No. 1 – Missouri Tigers
- Position: Defensive back
- Class: Senior

Personal information
- Born: March 15, 2001 (age 25)
- Listed height: 5 ft 11 in (1.80 m)
- Listed weight: 205 lb (93 kg)

Career information
- High school: Mansfield Legacy (Mansfield, Texas)
- College: Arkansas (2019–2022); Texas (2023); UNLV (2024); Missouri (2025–present);

Awards and highlights
- First-team All-MW (2024); First-team All-SEC (2020);
- Stats at ESPN

= Jalen Catalon =

American football player (born 2001)

Jalen Catalon (born March 15, 2001) is an American college football safety and defensive back for the Missouri Tigers. He previously played for the Arkansas Razorbacks, Texas Longhorns and UNLV Rebels.

==Early life==
Catalon grew up in Mansfield, Texas and attended Mansfield Legacy High School, where he played baseball, basketball, and football. As a sophomore, he recorded 183 total tackles with seven tackles for loss and nine interceptions. Catalon was named the All-Area Defensive Player of the Year by The Dallas Morning News as a junior after recording 101 tackles, three interceptions, six forced fumbles and five fumble recoveries. He also started at quarterback and passed for 1,122 yards and 15 touchdowns with 1,064 yards and 13 touchdowns rushing ad Mansfield Legacy advanced to the 5A Division II state semifinals. Catalon suffered a season-ending knee injury in the first game of his senior season. Catalon was rated a four-star recruit and committed to play college football at Arkansas over offers from Oklahoma, TCU and Texas.

==College career==
Catalon redshirted his true freshman season at Arkansas after appearing in four games. He became a starter going into his redshirt freshman season and recorded 99 tackles, 3 interceptions, 2 forced fumbles and 7 pass breakups and was named first team All-Southeastern Conference (SEC) by the Associated Press and a freshman All-American by the Football Writers Association of America.

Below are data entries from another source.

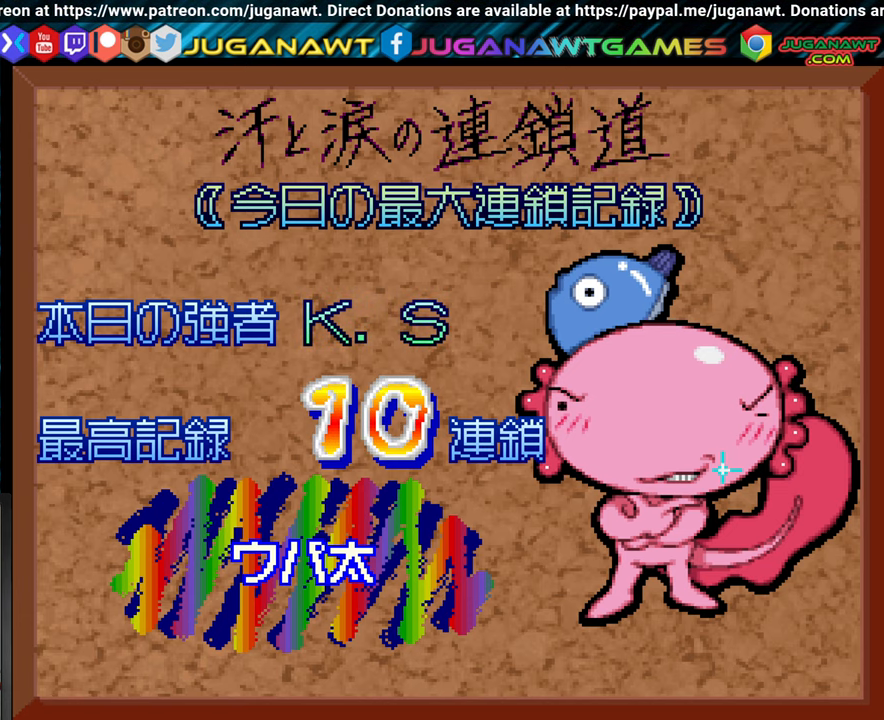
{"buttons": [], "left_stick": "center", "events": [[200, "TRIANGLE", "down"], [400, "TRIANGLE", "up"]]}
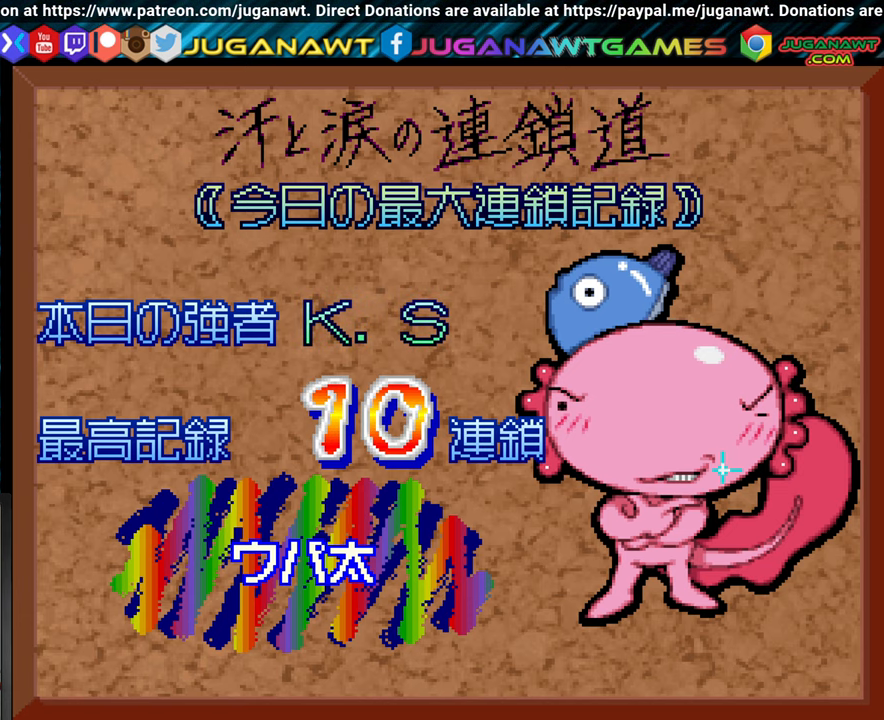
{"buttons": [], "left_stick": "center", "events": [[83, "SQUARE", "down"], [200, "SQUARE", "up"]]}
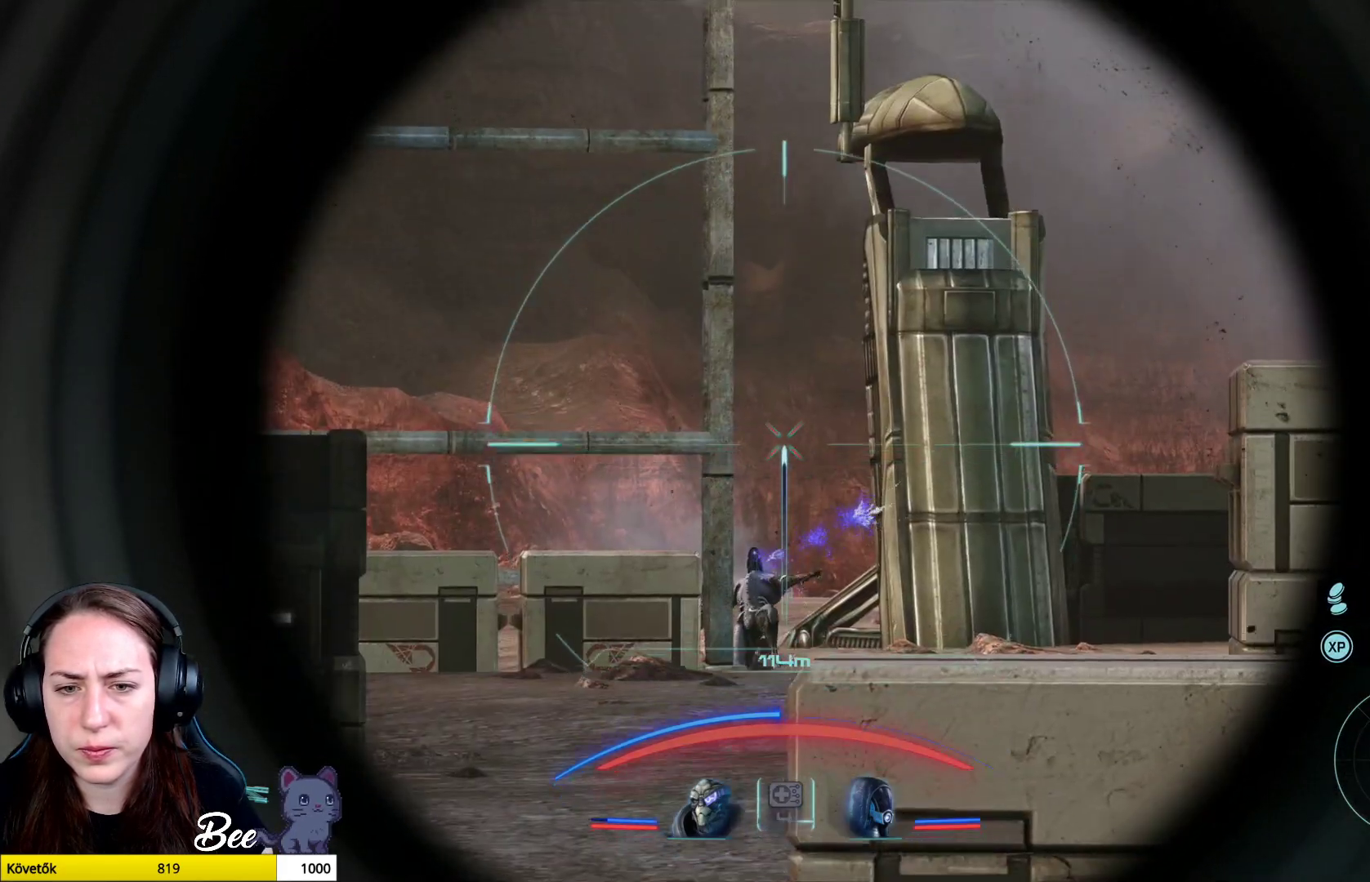
Gameplay with a controller (PlayStation layout); each line is a JSON object with the inputs held at the frame after it. "events" lists button and stick changes between this image and that frame as [ms after this image, input, new state], when the widget could be followed in between.
{"buttons": [], "left_stick": "center", "right_stick": "center", "events": [[167, "right_stick", "down"], [333, "L2", "up"], [333, "right_stick", "center"]]}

In 2023 he transferred to Texas where he played in 8 games.

On December 4, 2023, Catalon entered the transfer portal for the second time and on January 6, 2024, he transferred to UNLV. At UNLV he played in 14 games and led the Mountain West Conference in interceptions(5), interception yards(95) and interception TDs(1).

In 2025 he entered the transfer portal again, and this time wound up at Missouri.